Participation in sports is widely used as a key component in promoting a healthy lifestyle for youngsters, and lauded for its benefits to both physical and mental health. However, a recent study carried out by researchers from Newcastle University and the Oxford University Hospitals NHS Foundation Trust, UK, shows more care is needed to help children manage the physical risks.
The researchers, led by Newcastle University’s Graham Kirkwood, gathered data from the 24-hour emergency departments of two National Health Service (NHS) hospitals in Oxfordshire, over a 27-month period from January 2012 to March 2014.
63,877 injury-related attendances were recorded for patients of all ages during this period, 18.3% of which were identified in hospital records as sport-related. For patients in the 0-19 age group, that percentage rose to 26.5%.
The attendance data for the younger age group was then mined further by age, gender, sport, the location and mechanism of the injury, and the final diagnosis. The results indicate that 10-to-14-year-olds are most likely to be hospitalised, with more than 40% of all emergency admissions for this age group identified as sports injuries.
The researchers also came to conclusions specific to particular sports. The least surprising is that soccer – the most popular participation sport among British boys, particularly those in the most injury-prone age group – was the sport most associated with injury among male patients, accounting for more than one-third of emergency department attendances.

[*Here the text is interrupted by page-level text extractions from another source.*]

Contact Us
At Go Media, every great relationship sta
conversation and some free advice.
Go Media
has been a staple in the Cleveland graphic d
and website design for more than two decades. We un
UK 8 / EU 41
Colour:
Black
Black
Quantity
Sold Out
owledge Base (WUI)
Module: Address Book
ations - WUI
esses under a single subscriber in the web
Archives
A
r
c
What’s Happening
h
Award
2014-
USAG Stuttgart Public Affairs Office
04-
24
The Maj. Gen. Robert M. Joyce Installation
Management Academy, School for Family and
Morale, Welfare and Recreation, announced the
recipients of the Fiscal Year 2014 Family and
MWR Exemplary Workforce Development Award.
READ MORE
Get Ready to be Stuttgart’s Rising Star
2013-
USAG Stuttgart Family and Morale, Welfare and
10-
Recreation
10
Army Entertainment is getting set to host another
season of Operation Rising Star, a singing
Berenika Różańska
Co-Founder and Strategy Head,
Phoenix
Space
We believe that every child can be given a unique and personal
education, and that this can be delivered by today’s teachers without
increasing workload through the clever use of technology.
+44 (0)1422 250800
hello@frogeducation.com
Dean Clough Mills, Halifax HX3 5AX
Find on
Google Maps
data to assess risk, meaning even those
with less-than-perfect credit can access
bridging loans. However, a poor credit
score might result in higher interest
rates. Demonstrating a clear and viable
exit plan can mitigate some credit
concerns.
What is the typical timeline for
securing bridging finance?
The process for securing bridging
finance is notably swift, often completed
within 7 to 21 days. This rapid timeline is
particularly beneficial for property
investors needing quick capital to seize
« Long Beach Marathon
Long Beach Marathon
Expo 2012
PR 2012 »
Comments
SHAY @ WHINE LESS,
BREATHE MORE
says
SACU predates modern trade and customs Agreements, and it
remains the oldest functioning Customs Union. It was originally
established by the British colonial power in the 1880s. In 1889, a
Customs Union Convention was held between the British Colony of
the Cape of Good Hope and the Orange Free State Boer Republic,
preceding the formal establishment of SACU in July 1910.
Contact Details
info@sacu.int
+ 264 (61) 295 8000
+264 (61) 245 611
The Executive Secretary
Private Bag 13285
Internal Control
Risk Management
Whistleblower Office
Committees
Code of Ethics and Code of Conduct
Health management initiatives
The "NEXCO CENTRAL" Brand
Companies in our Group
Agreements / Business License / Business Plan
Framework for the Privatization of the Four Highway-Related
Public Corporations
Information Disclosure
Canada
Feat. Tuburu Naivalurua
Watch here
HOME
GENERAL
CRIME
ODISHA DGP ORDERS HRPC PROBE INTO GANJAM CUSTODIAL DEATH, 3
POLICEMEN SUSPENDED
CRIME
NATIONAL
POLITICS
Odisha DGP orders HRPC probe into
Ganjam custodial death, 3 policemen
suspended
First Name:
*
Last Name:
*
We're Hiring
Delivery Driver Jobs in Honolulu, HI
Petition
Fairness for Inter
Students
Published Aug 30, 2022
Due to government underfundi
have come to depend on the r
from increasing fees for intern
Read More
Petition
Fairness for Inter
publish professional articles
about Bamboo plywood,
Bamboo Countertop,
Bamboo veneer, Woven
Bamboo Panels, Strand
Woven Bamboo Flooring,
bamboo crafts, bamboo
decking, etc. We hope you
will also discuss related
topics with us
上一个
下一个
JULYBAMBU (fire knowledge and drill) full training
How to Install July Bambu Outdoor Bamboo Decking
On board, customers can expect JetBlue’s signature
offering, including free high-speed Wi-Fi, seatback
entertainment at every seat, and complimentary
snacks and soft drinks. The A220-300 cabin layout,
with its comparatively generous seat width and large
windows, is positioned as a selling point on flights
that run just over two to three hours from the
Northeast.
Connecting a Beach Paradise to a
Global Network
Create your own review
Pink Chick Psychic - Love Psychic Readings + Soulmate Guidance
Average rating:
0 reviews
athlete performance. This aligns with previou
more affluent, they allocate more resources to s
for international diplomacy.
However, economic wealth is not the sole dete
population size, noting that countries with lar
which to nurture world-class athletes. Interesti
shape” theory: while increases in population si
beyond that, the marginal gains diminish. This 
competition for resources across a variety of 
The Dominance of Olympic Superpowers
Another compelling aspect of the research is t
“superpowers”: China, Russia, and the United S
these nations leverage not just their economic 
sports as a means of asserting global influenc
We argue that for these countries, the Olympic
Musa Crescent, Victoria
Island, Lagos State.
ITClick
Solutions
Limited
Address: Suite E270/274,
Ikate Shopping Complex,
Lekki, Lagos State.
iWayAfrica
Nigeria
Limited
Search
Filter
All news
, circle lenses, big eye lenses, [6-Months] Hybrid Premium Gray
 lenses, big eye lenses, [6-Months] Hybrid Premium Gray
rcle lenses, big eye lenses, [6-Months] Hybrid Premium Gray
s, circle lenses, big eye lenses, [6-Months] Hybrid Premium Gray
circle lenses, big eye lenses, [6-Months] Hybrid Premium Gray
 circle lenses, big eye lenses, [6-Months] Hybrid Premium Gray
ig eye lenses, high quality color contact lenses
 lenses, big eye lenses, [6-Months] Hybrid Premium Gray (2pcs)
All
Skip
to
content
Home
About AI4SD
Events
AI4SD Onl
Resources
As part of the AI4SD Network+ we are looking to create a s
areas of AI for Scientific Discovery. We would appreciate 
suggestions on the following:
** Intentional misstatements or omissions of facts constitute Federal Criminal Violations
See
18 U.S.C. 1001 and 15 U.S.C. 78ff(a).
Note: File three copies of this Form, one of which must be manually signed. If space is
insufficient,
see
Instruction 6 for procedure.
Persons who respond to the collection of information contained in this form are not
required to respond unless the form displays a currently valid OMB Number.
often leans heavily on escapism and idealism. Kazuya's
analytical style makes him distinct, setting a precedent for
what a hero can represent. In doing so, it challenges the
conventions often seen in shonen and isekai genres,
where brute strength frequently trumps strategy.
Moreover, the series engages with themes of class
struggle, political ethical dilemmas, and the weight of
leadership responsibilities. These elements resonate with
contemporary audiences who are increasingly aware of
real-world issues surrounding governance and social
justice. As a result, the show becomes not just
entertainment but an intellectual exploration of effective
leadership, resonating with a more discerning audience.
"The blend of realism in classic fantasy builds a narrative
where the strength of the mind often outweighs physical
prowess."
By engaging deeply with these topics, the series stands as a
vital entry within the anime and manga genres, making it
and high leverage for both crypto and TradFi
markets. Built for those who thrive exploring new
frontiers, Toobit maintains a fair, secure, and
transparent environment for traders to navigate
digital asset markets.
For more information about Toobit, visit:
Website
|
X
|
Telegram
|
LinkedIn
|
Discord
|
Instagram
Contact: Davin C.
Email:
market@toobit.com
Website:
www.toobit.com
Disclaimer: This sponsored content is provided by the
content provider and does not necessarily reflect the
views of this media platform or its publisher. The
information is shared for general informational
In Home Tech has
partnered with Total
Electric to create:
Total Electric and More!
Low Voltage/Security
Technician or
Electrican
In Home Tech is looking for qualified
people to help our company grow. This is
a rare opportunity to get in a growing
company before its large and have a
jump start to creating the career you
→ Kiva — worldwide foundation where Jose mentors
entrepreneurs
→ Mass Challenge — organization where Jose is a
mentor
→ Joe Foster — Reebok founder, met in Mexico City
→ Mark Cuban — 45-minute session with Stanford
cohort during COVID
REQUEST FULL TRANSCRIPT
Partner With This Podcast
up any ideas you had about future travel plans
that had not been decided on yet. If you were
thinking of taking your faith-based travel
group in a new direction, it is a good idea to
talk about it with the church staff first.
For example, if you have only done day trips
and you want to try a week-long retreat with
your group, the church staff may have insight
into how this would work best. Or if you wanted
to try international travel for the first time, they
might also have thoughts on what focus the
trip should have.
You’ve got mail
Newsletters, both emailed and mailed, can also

The two rugby codes, league and union, followed, with a combined 20.5% of admissions, trailed by trampoline and basketball with 4.2% and 3.2% respectively.
For females, the spread across sporting disciplines was more even, with trampolining the leading cause of hospitalisation on 12%, followed by netball, horse-riding, soccer and ice-skating, each of which caused around 8% of recorded injuries.
The researchers’ findings on specific damage found the sports most likely to result in head injury and concussion are rugby league for boys and horse racing for girls. The high incidence of concussion in young athletes is a growing cause for concern, with a 2017 study suggesting a decline in high school American football participation could be connected to media coverage of head injuries sustained on the gridiron.
The scientists believe schools and local government should focus their attentions more closely on injury prevention in the first four years of secondary school. The study also suggests improved safety measures are introduced for trampolines in the home.
“Emergency department reception staff do a great job collecting injury data on our patients, and by using this information, we can prevent injuries,” says co-author Tom Hughes, from the John Radcliffe Hospital in Oxford.
“This analysis highlights areas we should be exploring to see how we can make everyday activities a bit safer without being boring.”
Kirkwood notes the heavy burden sports-related injuries place on the UK’s beleaguered public health system, as well as on injured children and their families.
However, with obesity in the UK a lingering issue, he advocates for safety over abstinence. “Children need to be physically active but making organised sports as safe as possible needs to be part of any effective child obesity strategy,” he says.
The study is published in the Journal of the Royal Society of Medicine.
Andrew Patterson is a freelance science writer from Newcastle, UK.